**EXERCISE DESCRIPTION**. Your answer must consist of every line from the data below that includes the word "root".

**Saved data entries**.
⟨

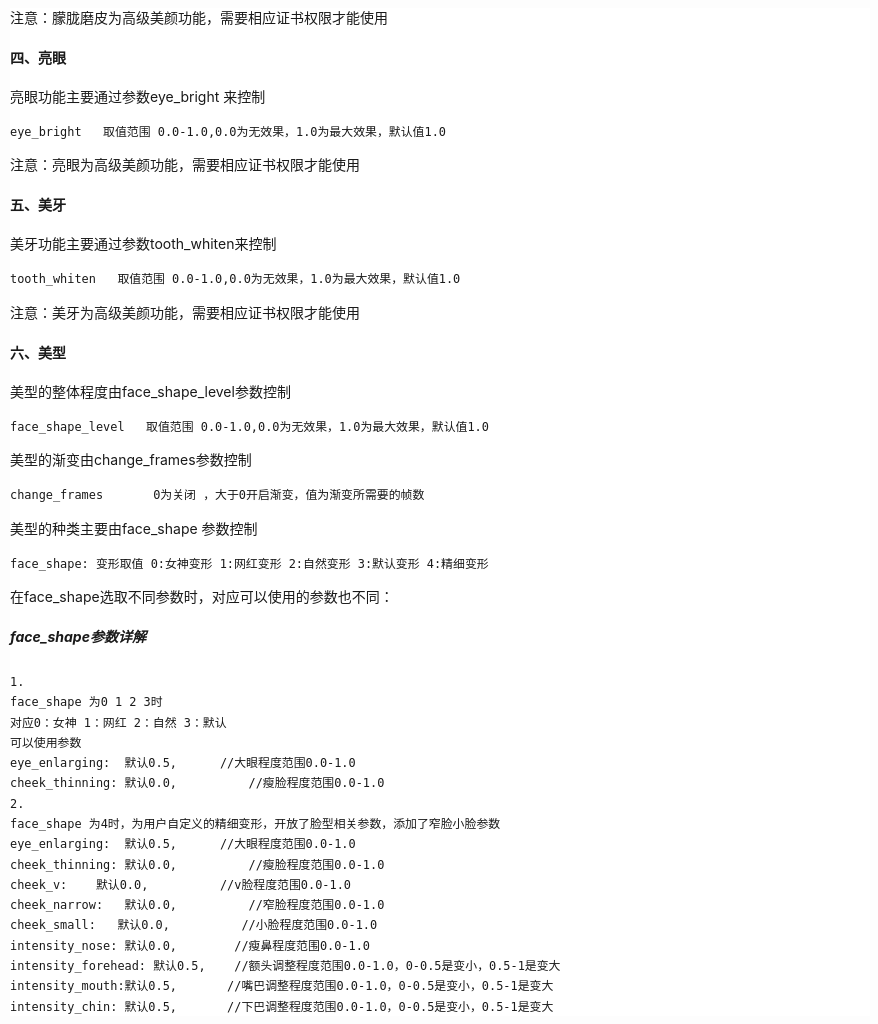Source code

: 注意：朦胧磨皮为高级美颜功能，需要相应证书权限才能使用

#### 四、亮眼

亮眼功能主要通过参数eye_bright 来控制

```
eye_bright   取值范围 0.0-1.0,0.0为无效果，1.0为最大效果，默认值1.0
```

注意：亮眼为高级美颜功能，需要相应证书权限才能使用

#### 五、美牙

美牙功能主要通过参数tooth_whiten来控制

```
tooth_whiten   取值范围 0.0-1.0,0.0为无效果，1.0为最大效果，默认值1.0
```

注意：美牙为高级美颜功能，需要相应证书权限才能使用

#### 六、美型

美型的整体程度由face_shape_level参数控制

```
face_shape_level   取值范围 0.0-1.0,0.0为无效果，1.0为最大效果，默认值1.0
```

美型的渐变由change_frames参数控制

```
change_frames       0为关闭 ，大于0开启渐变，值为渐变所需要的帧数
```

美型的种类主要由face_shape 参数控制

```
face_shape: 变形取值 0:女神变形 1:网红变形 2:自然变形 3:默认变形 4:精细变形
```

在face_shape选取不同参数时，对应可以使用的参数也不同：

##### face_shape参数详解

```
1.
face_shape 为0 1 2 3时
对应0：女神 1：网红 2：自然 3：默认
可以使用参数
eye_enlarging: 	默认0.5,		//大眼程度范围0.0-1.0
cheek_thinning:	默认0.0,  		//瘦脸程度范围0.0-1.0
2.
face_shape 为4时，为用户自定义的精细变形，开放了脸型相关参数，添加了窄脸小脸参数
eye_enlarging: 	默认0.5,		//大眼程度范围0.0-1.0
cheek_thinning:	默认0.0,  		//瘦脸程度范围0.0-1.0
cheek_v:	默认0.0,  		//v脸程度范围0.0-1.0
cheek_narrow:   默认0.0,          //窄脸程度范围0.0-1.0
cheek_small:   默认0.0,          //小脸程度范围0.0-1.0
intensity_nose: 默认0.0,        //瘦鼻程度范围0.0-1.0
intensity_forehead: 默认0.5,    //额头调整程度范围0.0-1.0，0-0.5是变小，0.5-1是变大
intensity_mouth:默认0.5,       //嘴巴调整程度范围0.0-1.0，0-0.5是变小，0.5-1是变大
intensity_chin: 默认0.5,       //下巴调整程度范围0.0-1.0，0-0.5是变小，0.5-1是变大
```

⟩
⟨

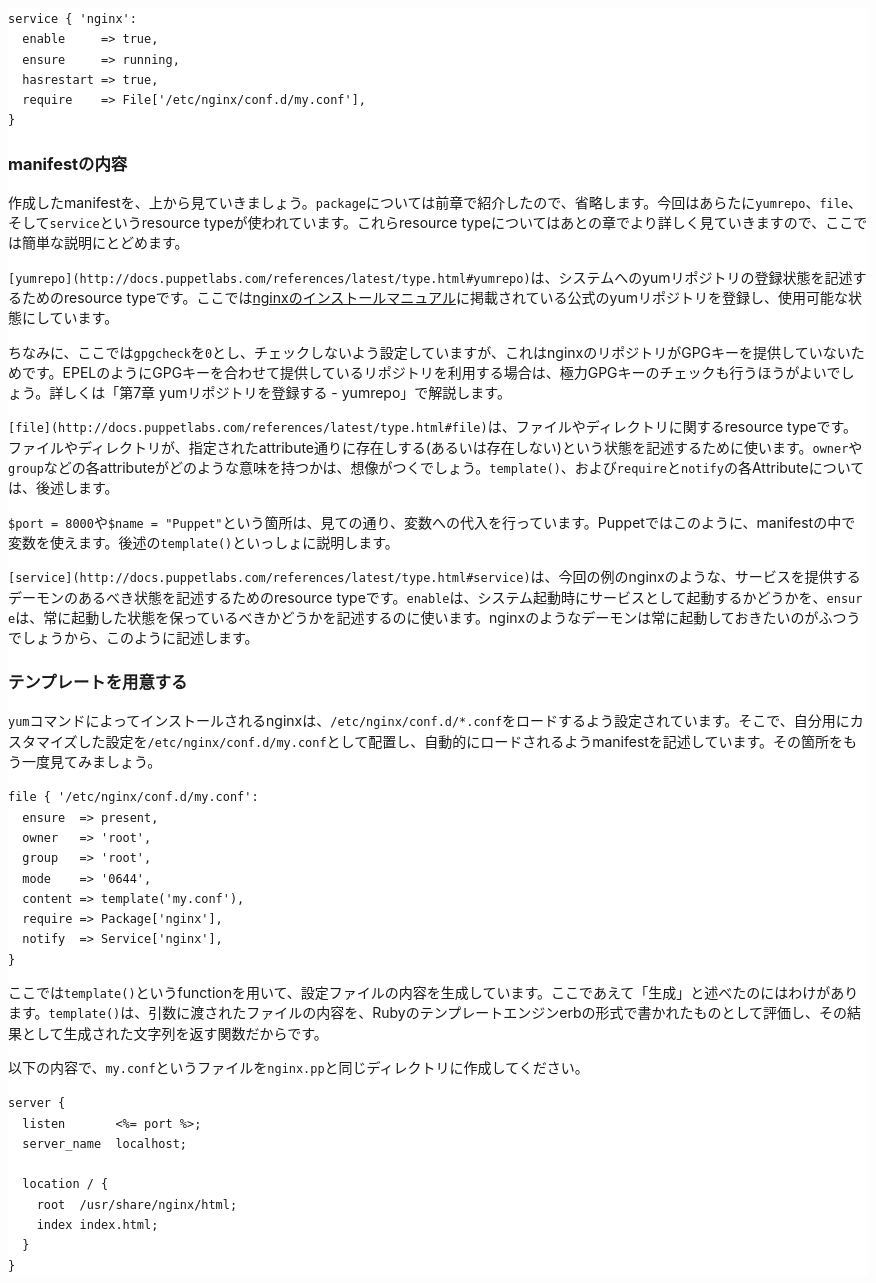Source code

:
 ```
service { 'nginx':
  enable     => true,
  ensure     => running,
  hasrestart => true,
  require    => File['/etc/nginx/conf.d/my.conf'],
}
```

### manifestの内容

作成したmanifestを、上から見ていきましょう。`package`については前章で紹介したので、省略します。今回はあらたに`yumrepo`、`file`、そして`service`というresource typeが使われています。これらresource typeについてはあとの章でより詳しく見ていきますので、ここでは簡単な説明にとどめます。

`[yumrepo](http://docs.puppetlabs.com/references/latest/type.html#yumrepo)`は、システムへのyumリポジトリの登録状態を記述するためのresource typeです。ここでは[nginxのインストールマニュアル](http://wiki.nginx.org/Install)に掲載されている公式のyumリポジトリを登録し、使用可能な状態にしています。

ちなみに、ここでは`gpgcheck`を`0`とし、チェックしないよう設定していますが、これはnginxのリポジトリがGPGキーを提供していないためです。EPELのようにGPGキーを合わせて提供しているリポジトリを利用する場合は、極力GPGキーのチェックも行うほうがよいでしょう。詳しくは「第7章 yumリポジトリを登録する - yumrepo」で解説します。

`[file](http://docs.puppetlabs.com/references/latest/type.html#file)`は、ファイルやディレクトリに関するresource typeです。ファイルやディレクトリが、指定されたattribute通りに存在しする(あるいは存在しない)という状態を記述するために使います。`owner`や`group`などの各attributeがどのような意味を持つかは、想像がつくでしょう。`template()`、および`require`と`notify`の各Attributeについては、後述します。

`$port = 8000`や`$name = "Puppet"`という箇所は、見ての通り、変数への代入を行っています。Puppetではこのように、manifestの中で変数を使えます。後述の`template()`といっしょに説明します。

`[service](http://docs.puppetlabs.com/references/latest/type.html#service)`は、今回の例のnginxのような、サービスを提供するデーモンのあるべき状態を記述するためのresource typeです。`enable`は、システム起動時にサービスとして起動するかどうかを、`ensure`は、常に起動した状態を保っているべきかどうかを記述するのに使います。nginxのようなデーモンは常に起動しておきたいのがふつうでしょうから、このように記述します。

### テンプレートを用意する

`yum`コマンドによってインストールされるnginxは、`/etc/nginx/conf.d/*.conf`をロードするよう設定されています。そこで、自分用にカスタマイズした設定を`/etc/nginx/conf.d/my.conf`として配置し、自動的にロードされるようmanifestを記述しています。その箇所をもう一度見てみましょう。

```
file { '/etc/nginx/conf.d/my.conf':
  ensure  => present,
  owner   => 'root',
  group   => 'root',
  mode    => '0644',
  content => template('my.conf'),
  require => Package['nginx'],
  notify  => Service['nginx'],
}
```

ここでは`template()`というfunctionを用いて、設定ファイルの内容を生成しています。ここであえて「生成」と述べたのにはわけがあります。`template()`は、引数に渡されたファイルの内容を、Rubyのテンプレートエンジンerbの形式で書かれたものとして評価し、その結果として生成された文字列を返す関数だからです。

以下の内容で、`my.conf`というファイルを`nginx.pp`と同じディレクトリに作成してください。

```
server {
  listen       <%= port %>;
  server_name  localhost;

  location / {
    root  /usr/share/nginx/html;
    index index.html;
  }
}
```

⟩

**WRITTEN REPLY**.
  owner   => 'root',
  group   => 'root',
    root  /usr/share/nginx/html;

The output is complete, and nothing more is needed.